“For my three girls, roughing it is a Holiday Inn,” was one of my dad’s favorite lines. I will gladly ‘rough it’ anytime at this restaurant which is hard to believe designer Roman + Williams transformed from a Holiday Inn.
Located on Lafayette Street (off of Canal and Howard), I knew Le Cou Cou was special from the moment I stepped foot in it. I was immediately transfixed by the elegant ambiance. There was a wonderful vibe and I was so excited to be spending my Saturday night here.
The designers used steel chandeliers, salvaged marble and reclaimed oak flooring to offset the open kitchen with hand-glazed teal tiles. The bar, meanwhile, is meant to invoke a grand manor house, with a vaulted ceiling and hand-painted mural. I could sit at that bar for hours nursing a cocktail, glass of Prosecco or wine.
Turns out the couple who secured our late night (9:30pm) reservation at this trendy, new hot spot which opened three months ago was unable to join us because they were stuck in traffic due to the Chelsea explosion. So while New Yorkers faced another September mindless terrorist act, my world was being rocked at one of my favorite new restaurants.

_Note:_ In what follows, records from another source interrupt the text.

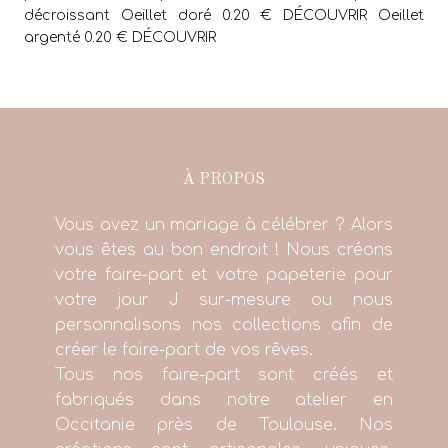
décroissant Oeillet doré 0.20 € DÉCOUVRIR Oeillet
argenté 0.20 € DÉCOUVRIR
À PROPOS
Vous avez un mariage à célébrer ? Alors
vous êtes au bon endroit ! Nous créons
votre faire-part et votre papeterie pour
votre jour J sur-mesure ou nous
personnalisons nos collections afin de
créer le faire-part de vos rêves.
Tous nos faire-part sont créés et
fabriqués dans notre atelier en
Occitanie près de Toulouse. Nos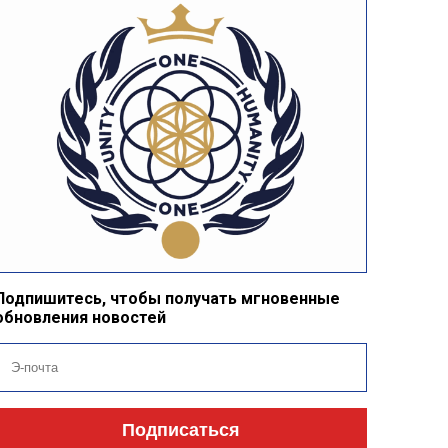
Подпишитесь, чтобы получать мгновенные
обновления новостей
Подписаться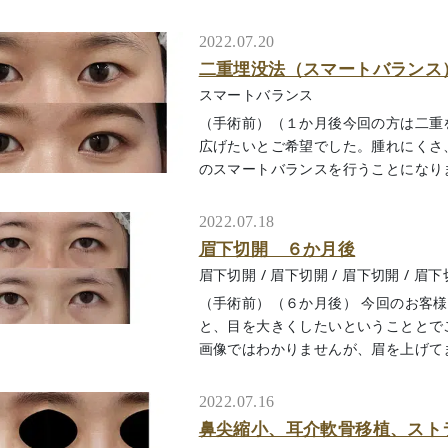
2022.07.20
二重埋没法（スマートバランス
スマートバランス
（手術前）（１か月後今回の方は二重
広げたいとご希望でした。腫れにくさ
のスマートバランスを行うことになりました
2022.07.18
眉下切開 ６か月後
眉下切開
/
眉下切開
/
眉下切開
/
眉下
（手術前）（６か月後） 今回のお客
と、目を大きくしたいということとで
画像ではわかりませんが、眉を上げてまぶた
2022.07.16
鼻尖縮小、耳介軟骨移植、スト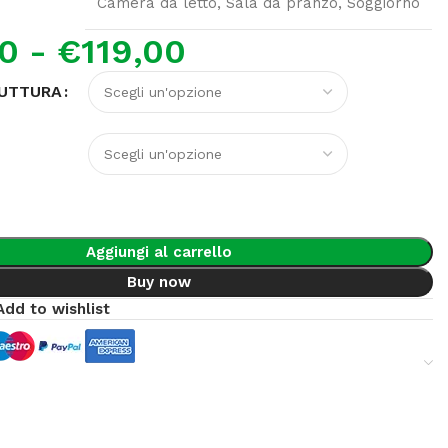
Camera da letto
,
Sala da pranzo
,
Soggiorno
00
-
€
119,00
RUTTURA
Aggiungi al carrello
Buy now
Add to wishlist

The hostess won’t seat you until you are a complete party and they had to scramble when I informed her that we would only be two. She told us to hold on as she tried to find us a two top. Which unfortunately meant we were stuck waiting longer.
As New York Post’s food critic Steve Cuozzo wrote, “No squeezing in as many mouths as possible! Le Coucou’s floor is easily big enough for 100. Some owners would jam in 120. But it seats a mere 80 happy gourmands.”

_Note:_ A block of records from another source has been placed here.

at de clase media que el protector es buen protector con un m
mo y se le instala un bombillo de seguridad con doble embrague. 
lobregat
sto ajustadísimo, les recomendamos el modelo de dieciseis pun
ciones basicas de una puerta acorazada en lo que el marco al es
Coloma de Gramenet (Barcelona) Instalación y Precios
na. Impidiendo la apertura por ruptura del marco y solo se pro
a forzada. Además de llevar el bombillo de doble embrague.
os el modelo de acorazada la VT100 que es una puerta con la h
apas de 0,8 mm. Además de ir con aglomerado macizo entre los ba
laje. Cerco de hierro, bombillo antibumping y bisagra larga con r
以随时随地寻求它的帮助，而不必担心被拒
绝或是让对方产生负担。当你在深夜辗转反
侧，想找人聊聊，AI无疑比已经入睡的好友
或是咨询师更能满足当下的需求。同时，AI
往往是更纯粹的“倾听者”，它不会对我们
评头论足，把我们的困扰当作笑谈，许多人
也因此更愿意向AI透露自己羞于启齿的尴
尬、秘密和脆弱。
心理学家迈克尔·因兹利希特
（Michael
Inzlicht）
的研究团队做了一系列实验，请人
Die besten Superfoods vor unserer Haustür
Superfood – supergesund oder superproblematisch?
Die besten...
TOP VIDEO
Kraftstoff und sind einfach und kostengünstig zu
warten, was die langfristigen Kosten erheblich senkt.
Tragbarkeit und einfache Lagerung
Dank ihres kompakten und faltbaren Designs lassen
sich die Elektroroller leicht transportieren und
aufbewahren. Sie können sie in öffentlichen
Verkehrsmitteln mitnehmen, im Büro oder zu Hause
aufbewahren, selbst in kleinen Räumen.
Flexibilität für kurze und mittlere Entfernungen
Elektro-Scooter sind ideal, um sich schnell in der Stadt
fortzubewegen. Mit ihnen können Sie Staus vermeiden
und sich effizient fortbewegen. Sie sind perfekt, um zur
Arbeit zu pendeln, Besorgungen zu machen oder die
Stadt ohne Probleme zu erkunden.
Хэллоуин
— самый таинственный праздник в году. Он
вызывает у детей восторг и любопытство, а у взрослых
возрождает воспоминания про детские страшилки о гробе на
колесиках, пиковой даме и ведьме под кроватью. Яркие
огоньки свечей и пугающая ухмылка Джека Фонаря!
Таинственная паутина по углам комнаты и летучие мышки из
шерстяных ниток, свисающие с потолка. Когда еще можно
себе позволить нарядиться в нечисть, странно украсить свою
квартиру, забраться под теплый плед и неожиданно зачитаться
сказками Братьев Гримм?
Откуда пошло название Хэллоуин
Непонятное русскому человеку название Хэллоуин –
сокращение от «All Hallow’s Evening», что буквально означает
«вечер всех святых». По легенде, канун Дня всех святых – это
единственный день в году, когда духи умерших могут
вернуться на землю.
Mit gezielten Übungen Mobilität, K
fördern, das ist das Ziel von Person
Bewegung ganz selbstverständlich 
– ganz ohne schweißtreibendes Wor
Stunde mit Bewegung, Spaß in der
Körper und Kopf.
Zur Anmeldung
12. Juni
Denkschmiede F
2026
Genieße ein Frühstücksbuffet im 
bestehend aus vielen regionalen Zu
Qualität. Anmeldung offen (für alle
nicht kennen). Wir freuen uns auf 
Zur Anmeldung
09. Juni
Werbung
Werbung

When we were finally seated, they tried to put us at the worst table. Scott has gotten much more picky with where he’s seated in restaurants and in this case I definitely didn’t blame him as we were about to be shelling out a few Hamiltons for our dinner. I asked if we could be moved to a different table in the back corner which they kindly explained was reserved. We were next seated at a table with a prime view of the open kitchen but also where water glasses were filled.
A few minutes later our game of “musical chairs” continued when the host told us a reservation had canceled and we could have the table we were eyeing. I am convinced we were given it after I casually mentioned to several employees that I would be blogging about the restaurant.

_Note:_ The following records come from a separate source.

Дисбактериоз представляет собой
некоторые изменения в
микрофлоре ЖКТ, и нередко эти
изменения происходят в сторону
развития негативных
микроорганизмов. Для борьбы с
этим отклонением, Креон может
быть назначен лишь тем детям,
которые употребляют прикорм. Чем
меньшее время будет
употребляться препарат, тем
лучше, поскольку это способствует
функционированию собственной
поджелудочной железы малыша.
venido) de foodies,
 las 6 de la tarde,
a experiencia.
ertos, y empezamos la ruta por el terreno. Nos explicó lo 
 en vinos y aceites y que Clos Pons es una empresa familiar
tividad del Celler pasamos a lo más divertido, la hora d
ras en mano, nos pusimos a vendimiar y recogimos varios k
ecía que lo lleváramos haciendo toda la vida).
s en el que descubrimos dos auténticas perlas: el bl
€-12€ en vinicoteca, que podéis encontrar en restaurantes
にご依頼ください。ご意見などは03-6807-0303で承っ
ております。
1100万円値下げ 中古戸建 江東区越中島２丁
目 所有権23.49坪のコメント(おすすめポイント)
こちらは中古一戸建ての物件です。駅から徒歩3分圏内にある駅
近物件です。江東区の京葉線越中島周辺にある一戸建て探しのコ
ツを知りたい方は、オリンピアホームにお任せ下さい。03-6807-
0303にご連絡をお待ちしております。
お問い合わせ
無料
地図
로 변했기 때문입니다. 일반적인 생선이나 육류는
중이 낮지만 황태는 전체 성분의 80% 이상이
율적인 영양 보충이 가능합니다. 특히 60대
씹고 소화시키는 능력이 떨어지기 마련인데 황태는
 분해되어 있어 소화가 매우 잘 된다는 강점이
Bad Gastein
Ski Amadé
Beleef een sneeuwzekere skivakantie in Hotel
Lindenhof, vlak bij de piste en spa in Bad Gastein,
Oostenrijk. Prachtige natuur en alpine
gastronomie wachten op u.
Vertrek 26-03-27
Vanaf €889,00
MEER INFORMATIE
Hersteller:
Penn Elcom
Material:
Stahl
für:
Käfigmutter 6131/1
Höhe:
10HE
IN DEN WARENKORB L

The good vibes returned when mangalista butter was served along side the bread. We were treated to mangalista pork the final week Union Square Café was on 16th Street and savored it so much that we did research and ordered it for New Year’s Eve.
Scott and I enjoy sharing dishes and getting to taste more items on the menu than if we each simply ordered on our own. We started with the Huitres tièdes, beurre aux algues (warmed oysters, seaweed butter) There were three oysters on a bed of sea salt which Scott mistook for rice. It was a perfect amuse bouche to wet our appetite.
Next up we ordered Quenelle de brochet, sauce américaine (pike quenelle, lobster sauce) The sauce is outrageous!
I am so happy I allowed Scott to order Crépinette de volaille aux foie gras et fruits d’été (chicken and foie gras, warm summer fruit) I have a mental block against foie gras, but I couldn’t even detect it. Instead this tasted like the world’s best sausauge. Mmmmm
Truthfully, we already had enough to eat by the time our main course arrived. (Luckily, we were splitting it which the chefs did for us in the kitchen). We debated between the halibut and the Bourride (black bass and shellfish fumet, aioli) I did not care for the bass but I am still pleased with the dish because the shellfish and sauce was scrumptious. It was served in beautiful cooper pots and our “captain” (waiter) served us at the table which was a fun show.
I couldn’t convince Scott to split a dessert with me. I did have my eye on a few. Chef Pastry Daniel Skurnick, is working on an updated version of riz au lait impératrice, the classic glazed rice dessert rarely seen these days. Thrillist advices, “Don’t miss the chocolate mousse for dessert.” At least now I have a sweet excuse to come back.
As I was leaving, I asked where the name came from. Le Coup Cou translates to “Sweetly Crazy” and can be taken two ways. First of all, we’re all a little crazy. (Ok, some more than others). Secondly, the food industry isn’t stagnant.
This also made me think of Sweet Bitter, a book about the restaurant industry, I enjoyed reading this past summer.